FPGA generates 3X3 image processing matrix through FIFO

In the previous series of articles on median filtering, I have written about the generation method of 3×3 matrix template:

Median filter design based on FPGA—-(3) Matrix template generation module design_verilog image generation 3*3 matrix-CSDN blog

Now it seems that this method is relatively crude and simple. The general processing method is to store an entire image in ROM/RAM in advance, and then take out each point of the 3×3 matrix one by one through addressing. It now seems that there are many shortcomings. For example, when expanding to a 5×5 matrix, the code workload will increase exponentially and it is not suitable for high-speed data stream processing, blah blah blah.
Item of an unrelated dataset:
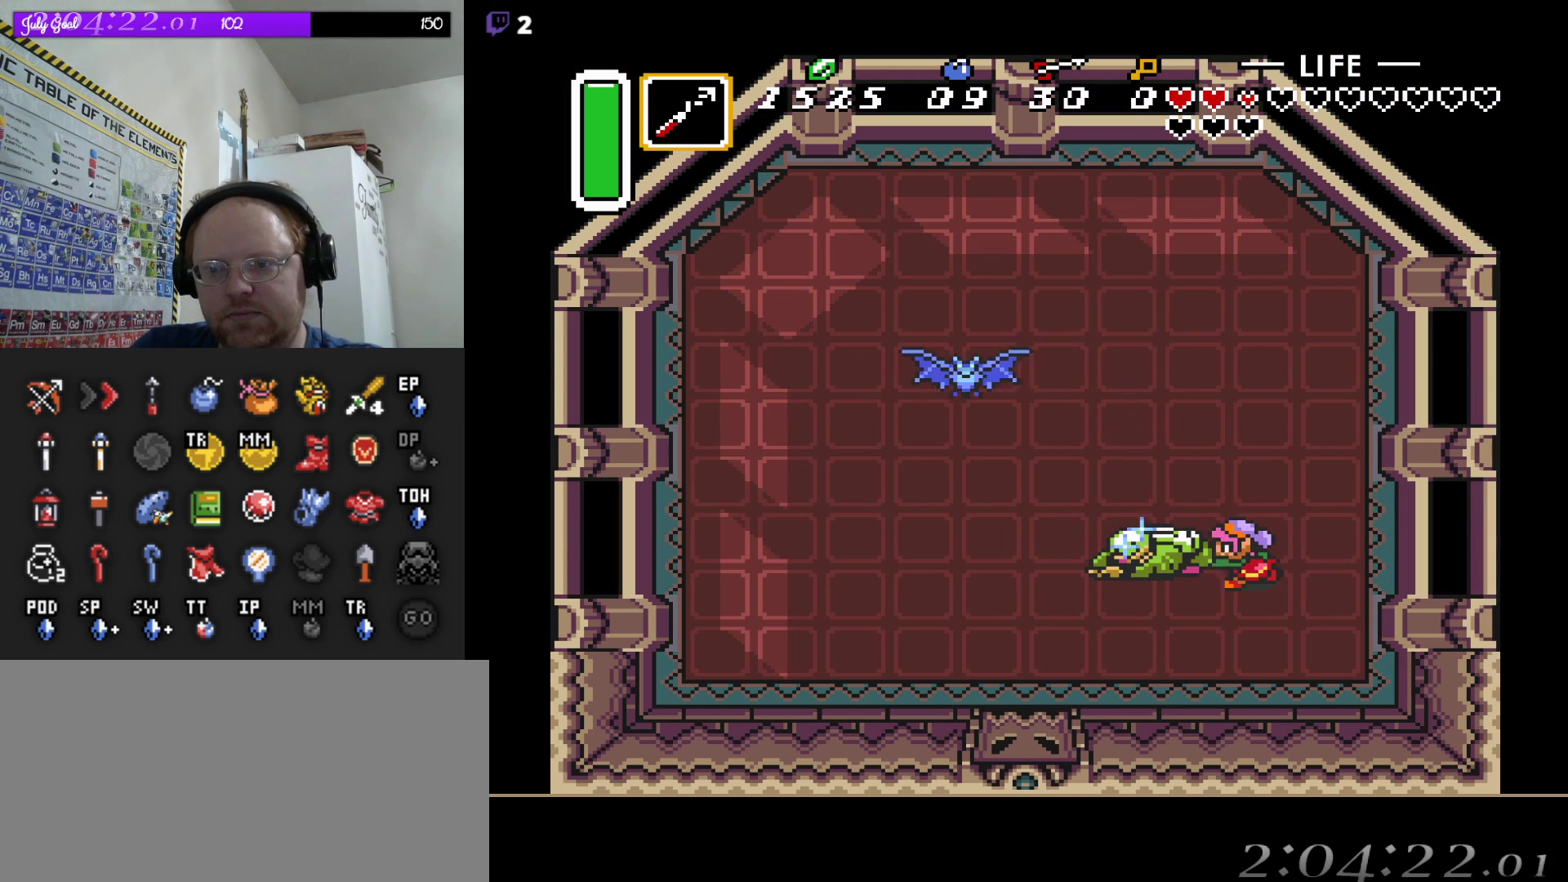
{"buttons": ["B"], "events": [[67, "B", "up"], [133, "B", "down"], [267, "B", "up"], [333, "B", "down"]]}
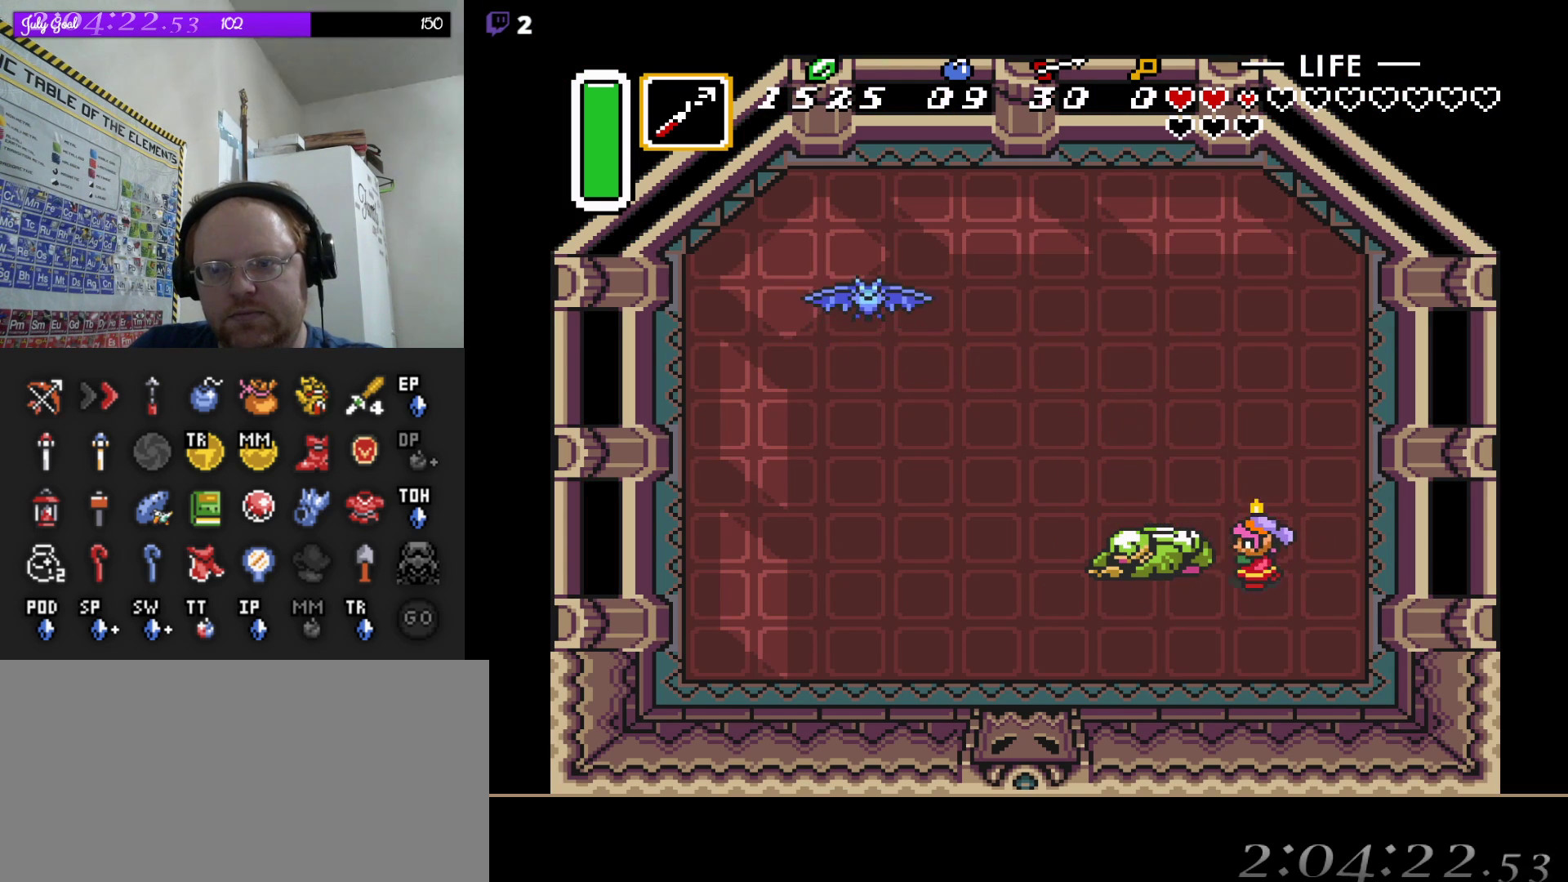
{"buttons": [], "events": [[83, "B", "up"], [150, "B", "down"], [283, "B", "up"], [333, "B", "down"], [450, "B", "up"]]}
This article is equivalent to checking for leaks and filling in gaps. It introduces a currently mainstream matrix generation method, which uses FIFO sliding to obtain the 3×3 matrix for each pixel of an image.

1. Overall structure and function description

First, let’s take a look at the structure of data processing:

As shown in the figure above, when the external image data Data_In is input, it needs to be stored in FIFO_0. Note that the data is only allowed to be read out when FIFO_0 is full of one row and at the same time the read data is stored in In FIFO_1, the same row of data is allowed to be read only after FIFO_1 is full. The entire operation is like data sliding between FIFOs. Let’s look at the formation of the matrix. The actual first matrix formation requires three beats. The first beat is the input data c7 and the C4 and C4 values read from FIFO_0 and FIFO_1 at the same time. C1, and so on, it takes 3 beats to form a matrix. The special processing of the edges is not considered here. The entire module follows this pipeline method, inputting a single image pixel and then outputting all 3×3 matrices.

It can be seen that two Fifos are required when forming a 3×3 matrix, and by analogy, 4 Fifos are required when forming a 5×5 matrix.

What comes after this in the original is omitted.